Si tratta non solo difficoltà di ordine pratico, comunque rilevanti – si pensi ad esempio ai conflitti che possono sorgere quando il lavoratore debba chiedere al padrone permessi per recarsi in Questura per la pratica di rinnovo del permesso di soggiorno; ma, anche in questo caso, le difficoltà sono rappresentate da regole che anziché assicurare una sostanziale parità del lavoratore straniero ne aumentano le diversità trattamentali.
La procedura per il rinnovo del permesso di soggiorno per lavoro prevede che il lavoratore straniero avvii la pratica per il rinnovo entro 60 gg. dalla scadenza del permesso e che debba dimostrare di avere in corso in quel momento un regolare rapporto di lavoro. Se questo termine non viene rispettato, egli potrà essere espulso.
Per comprendere la diversità di trattamento riservata (anche) al lavoratore straniero regolarmente soggiornante in Italia, occorre allora chiedersi cosa succede se nel frangente compreso tra la scadenza del permesso di soggiorno e l’avvio della procedura di rinnovo egli perde il lavoro.

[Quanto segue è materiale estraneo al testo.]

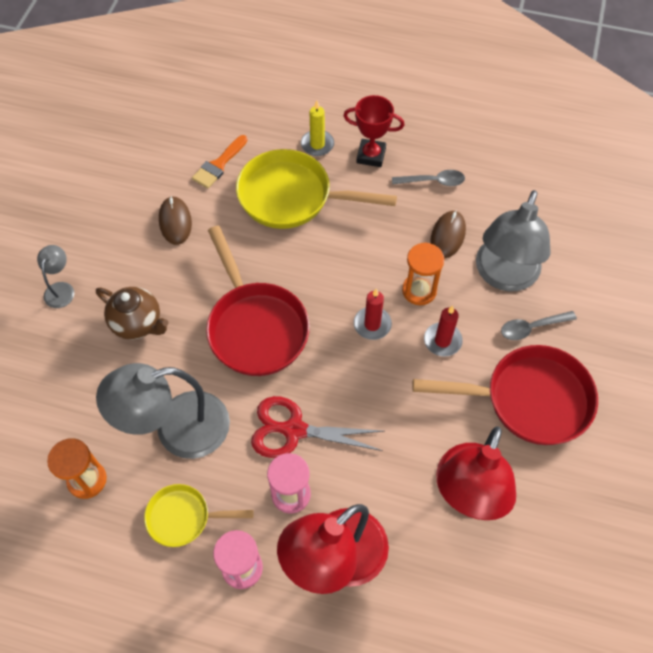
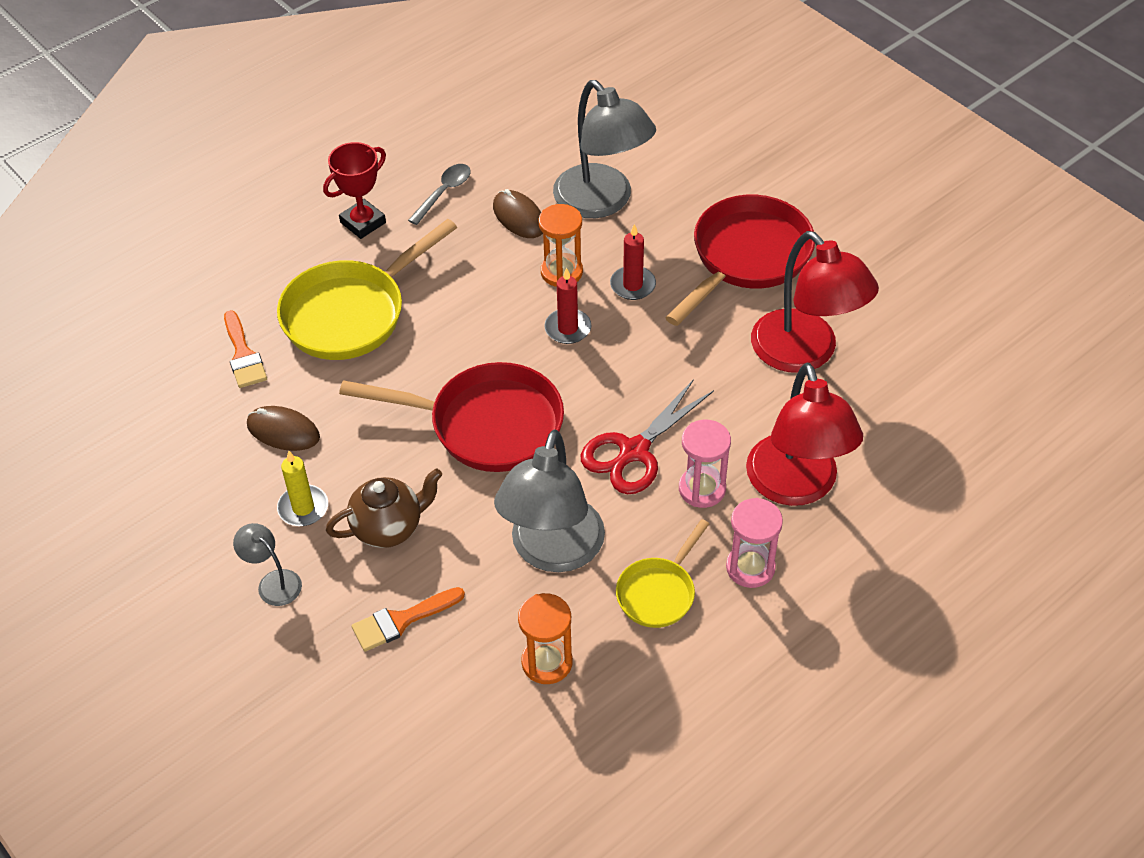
camera: 55 degrees left, 10 degrees down
(72, 375) = (401, 621): none -> orange brush
(317, 144) = (303, 258): yellow candle -> yellow candle (303, 508)
(532, 327) = (675, 214): grey spoon -> none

La legge prevede sì che in questi casi il migrante possa ottenere un permesso per attesa occupazione, ma è una garanzia molto limitata perché il permesso per attesa occupazione ha una durata massima di 6 mesi e non è rinnovabile: ciò significa che quando il lavoratore migrante perde il posto di lavoro contestualmente alla scadenza del permesso di soggiorno egli non possa restare disoccupato per un periodo superiore a sei mesi, se non a rischio di essere espulso dall’Italia.
Per altro, anche quando il lavoratore venga illegittimamente licenziato la tutela giudiziaria potrebbe essere di più difficile azionabilità. Non sempre infatti i tempi di una causa di licenziamento coincidono con quelli di durata massima del permesso per attesa occupazione: ciò rappresenta un rischio per il lavoratore migrante perché la sentenza di reintegro e il conseguente diritto a proseguire il soggiorno in Italia potrebbero intervenire quando oramai siano scaduti i tempi per il rinnovo del suo permesso di soggiorno o, ancora peggio, quando egli sia stato già destinatario di un’espulsione.

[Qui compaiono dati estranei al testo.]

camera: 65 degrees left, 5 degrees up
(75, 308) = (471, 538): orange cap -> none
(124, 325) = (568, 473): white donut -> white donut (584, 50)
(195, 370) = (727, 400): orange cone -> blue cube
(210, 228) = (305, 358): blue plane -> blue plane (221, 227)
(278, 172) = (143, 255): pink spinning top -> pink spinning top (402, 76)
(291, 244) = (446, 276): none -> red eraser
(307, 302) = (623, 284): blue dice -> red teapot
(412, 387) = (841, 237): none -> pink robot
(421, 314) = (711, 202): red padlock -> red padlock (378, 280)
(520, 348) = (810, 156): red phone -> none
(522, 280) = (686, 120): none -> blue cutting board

Razzismo di Stato: persecuzione e diritti negati del lavoratore straniero
Tutto ciò, è bene chiarirlo, non significa che non vi siano margini per la tutela legale del lavoratore migrante ma spesso, oltre a rivolgersi al magistrato del lavoro, occorrerà aprire un contenzioso con la pubblica amministrazione che non di rado si traduce in ulteriori azioni giudiziarie davanti al giudice amministrativo, molto più lunghe e costose del processo del lavoro, in quanto gli organi di polizia competenti per i permessi di soggiorno agiscono di frequente in maniera estremamente arbitraria, frapponendo ostacoli di ogni genere e preferendo nel dubbio negare il permesso di soggiorno anziché prendere in considerazioni le specificità dei casi sottoposti alla loro attenzione.
Si tratta di aspetti del rapporto di lavoro che a mio avviso debbono essere conosciuti non solo dal lavoratore migrante ma anche dai colleghi di lavoro italiani e da chi fra questi si rende protagonista diretto di attività sindacale sul luogo di lavoro.

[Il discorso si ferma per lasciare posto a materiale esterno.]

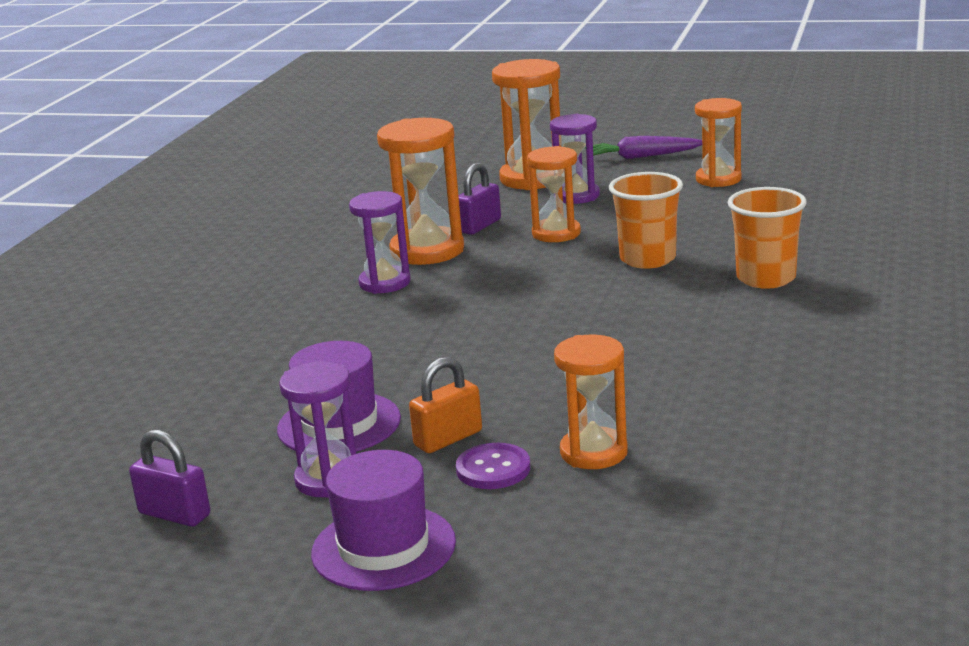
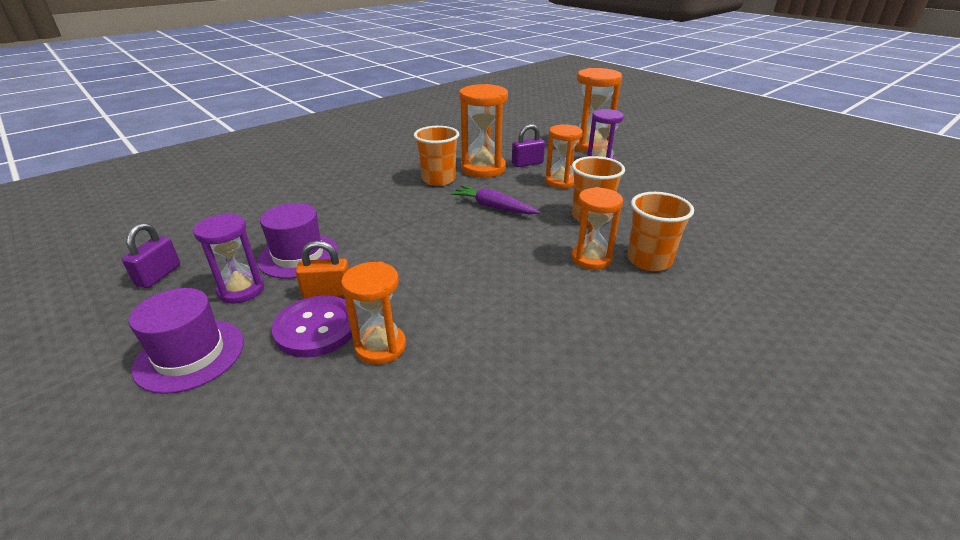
camera: 30 degrees right, 10 degrees up
(174, 514) = (158, 275): purple padlock -> purple padlock turned 45 degrees clockwise
(385, 283) = (438, 179): purple hourglass -> orange cup
(493, 469) = (316, 328): purple button -> purple button, size x1.55
(642, 157) = (667, 151): purple carrot -> purple carrot (493, 207)
(718, 179) = (698, 179): orange hourglass -> orange hourglass (591, 258)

Conoscere i meccanismi su cui si basa lo sfruttamento è infatti sempre un buon passo per il loro superamento: significa prendere coscienza che un sistema che si dichiara pronto a combattere l’immigrazione clandestina (in base alle recenti disposizioni legislative note come “pacchetto sicurezza” chi entra clandestinamente in Italia è perseguibile a livello penale oppure è condannato ad una pena maggiore se commette un reato) e allo stesso tempo mantiene i lavoratori migranti in una condizione di clandestinità, potenziale o effettiva che sia, non è meno razzista di chi impone la propria superiorità attraverso la persecuzione legale dell’altro.